A statement from roads minister Richard Holden said the FIF would accelerate new ideas and technologies to develop a pipeline of innovations to move goods faster and easier.
“Our freight industry is vital to underpinning the economy and keeps Britain moving, so it is crucial we invest in new innovations to make it greener and quicker,” he added.
Ilona Kawka, digital trade and customs specialist at the Institute of Export & International Trade said:
“The launch of the FIF is a significant step towards improving supply chain resilience and promoting ESG principles.
“This fund will provide much-needed support to businesses that are looking to invest in sustainable practices.
“By supporting companies that are committed to improvements in freight distribution in ports, across different methods of transport, the FIF will not only strengthen the supply chain but also foster more sustainable business development for many companies. We want to see the future of UK trade as industry working closely together to deliver a world-class, seamless flow of goods across borders.”

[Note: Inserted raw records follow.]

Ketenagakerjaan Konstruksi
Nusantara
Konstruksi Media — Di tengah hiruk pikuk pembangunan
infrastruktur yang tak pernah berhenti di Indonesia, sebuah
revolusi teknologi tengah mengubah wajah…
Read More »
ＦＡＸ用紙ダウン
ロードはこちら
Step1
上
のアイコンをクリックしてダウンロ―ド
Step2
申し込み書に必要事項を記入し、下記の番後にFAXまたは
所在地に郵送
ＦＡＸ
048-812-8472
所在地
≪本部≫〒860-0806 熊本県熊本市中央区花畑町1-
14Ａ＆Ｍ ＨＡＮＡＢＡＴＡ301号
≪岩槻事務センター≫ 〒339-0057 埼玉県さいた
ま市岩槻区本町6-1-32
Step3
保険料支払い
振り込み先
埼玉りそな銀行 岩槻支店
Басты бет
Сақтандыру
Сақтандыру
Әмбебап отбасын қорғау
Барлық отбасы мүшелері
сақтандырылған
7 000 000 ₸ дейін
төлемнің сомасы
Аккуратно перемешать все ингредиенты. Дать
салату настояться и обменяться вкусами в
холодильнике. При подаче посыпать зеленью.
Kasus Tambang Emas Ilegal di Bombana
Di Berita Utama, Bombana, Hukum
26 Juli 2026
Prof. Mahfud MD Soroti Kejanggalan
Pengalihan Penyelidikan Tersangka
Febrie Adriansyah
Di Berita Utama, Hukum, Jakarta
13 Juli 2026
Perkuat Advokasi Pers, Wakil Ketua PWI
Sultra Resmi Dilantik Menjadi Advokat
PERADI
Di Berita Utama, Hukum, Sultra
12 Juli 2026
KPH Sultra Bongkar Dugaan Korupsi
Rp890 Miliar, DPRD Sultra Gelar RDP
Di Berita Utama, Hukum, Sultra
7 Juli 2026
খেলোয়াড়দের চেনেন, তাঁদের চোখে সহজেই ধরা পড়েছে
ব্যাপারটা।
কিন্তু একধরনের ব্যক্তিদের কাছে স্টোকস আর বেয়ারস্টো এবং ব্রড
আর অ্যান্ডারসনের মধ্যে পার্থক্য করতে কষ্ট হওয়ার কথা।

The innovation fund was announced last year within the government’s 'future of freight' plan which includes environmental sustainability and improved resilience among its five priorities for the sector, reports Biofuels News.
The fund will look to support ideas and technology addressing, in particular, three long-standing issues:
- A lack of large-scale cross-industry data collection and sharing between different modes of freight
- Ways to improve how large consignments are broken up into smaller ones, which could reduce emissions and traffic
- Improvements in freight distribution in ports across different transport modes that could create knock-on benefits with timings, efficiencies and predictability
Kate Jennings, policy director at Logistics UK, said meeting the UK’s net zero target will require continued partnership between the government and industry.
“This innovation fund will be a welcome route for our member organisations to develop and access the technologies needed for goods to be moved in an increasingly green and cost-efficient way,” she said.